• [WHAT IS EXPECTED] Going through the data below, copy out each line where the word "left" shows up.

[Joint position lists]
╭──
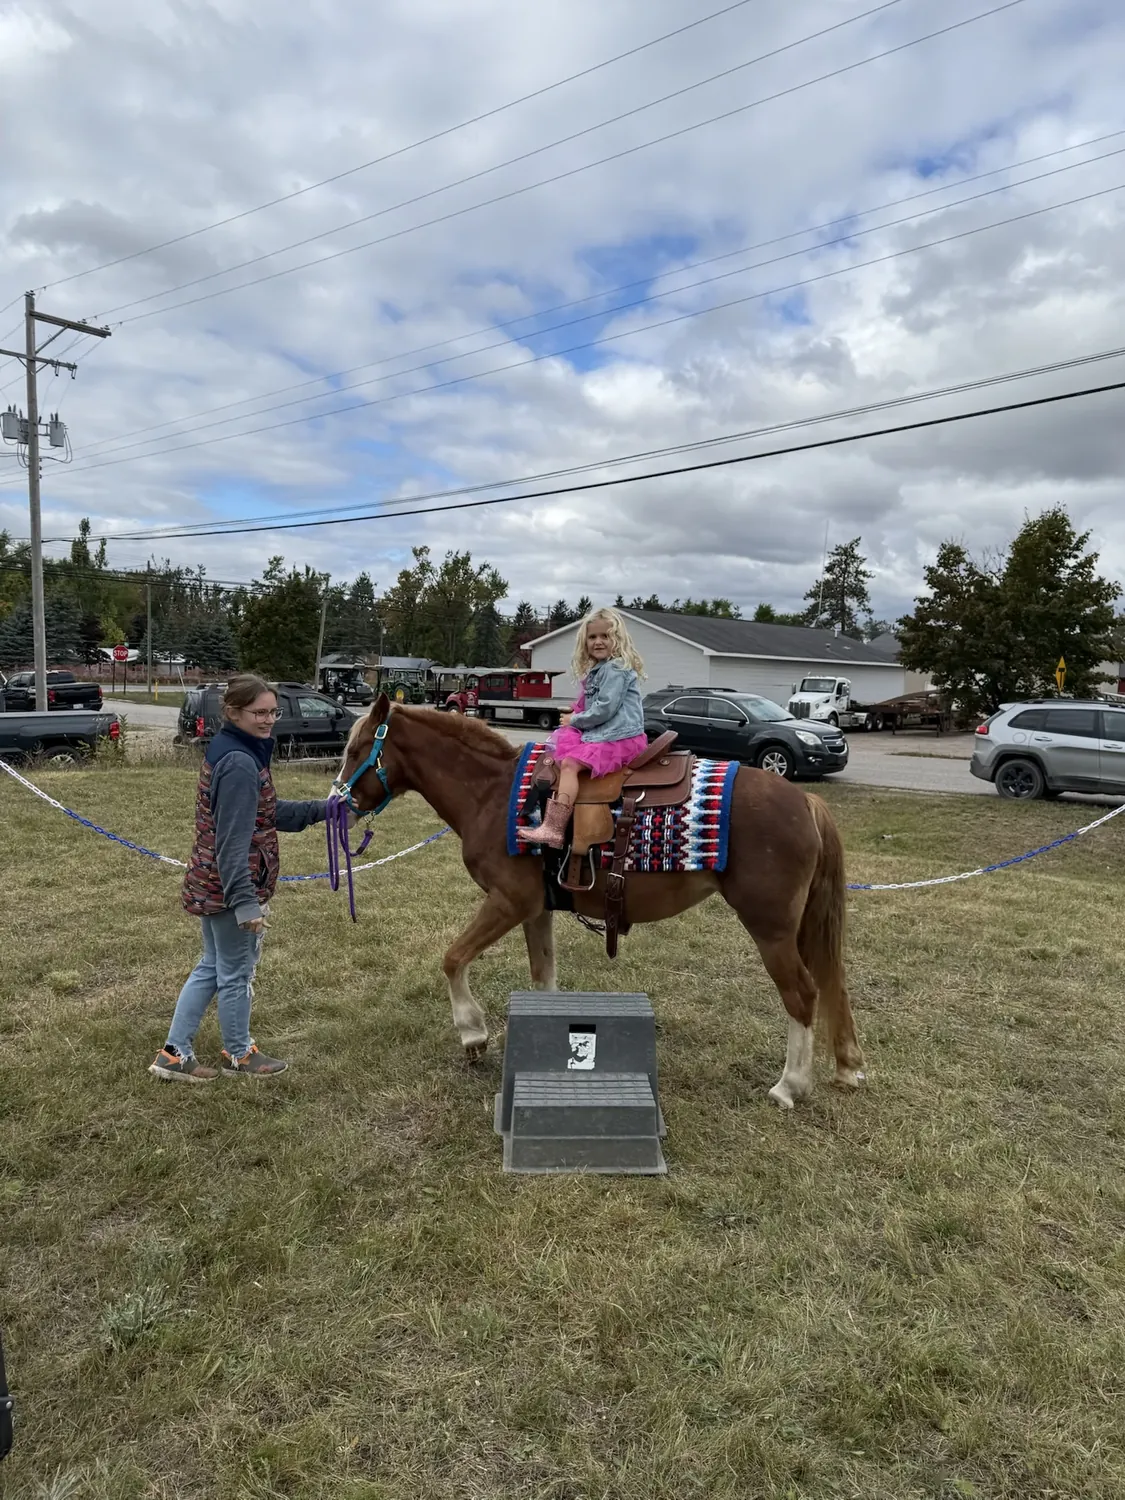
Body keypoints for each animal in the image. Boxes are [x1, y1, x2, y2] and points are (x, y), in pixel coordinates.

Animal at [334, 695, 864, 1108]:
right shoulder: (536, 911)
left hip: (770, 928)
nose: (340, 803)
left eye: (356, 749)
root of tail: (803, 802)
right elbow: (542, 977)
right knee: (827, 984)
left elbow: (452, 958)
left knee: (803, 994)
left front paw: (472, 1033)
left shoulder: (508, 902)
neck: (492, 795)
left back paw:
╰──
• [SOLUTION TO THIS PROBLEM]
left hip: (770, 928)
left eye: (356, 749)
left elbow: (452, 958)
left knee: (803, 994)
left front paw: (472, 1033)
left shoulder: (508, 902)
left back paw:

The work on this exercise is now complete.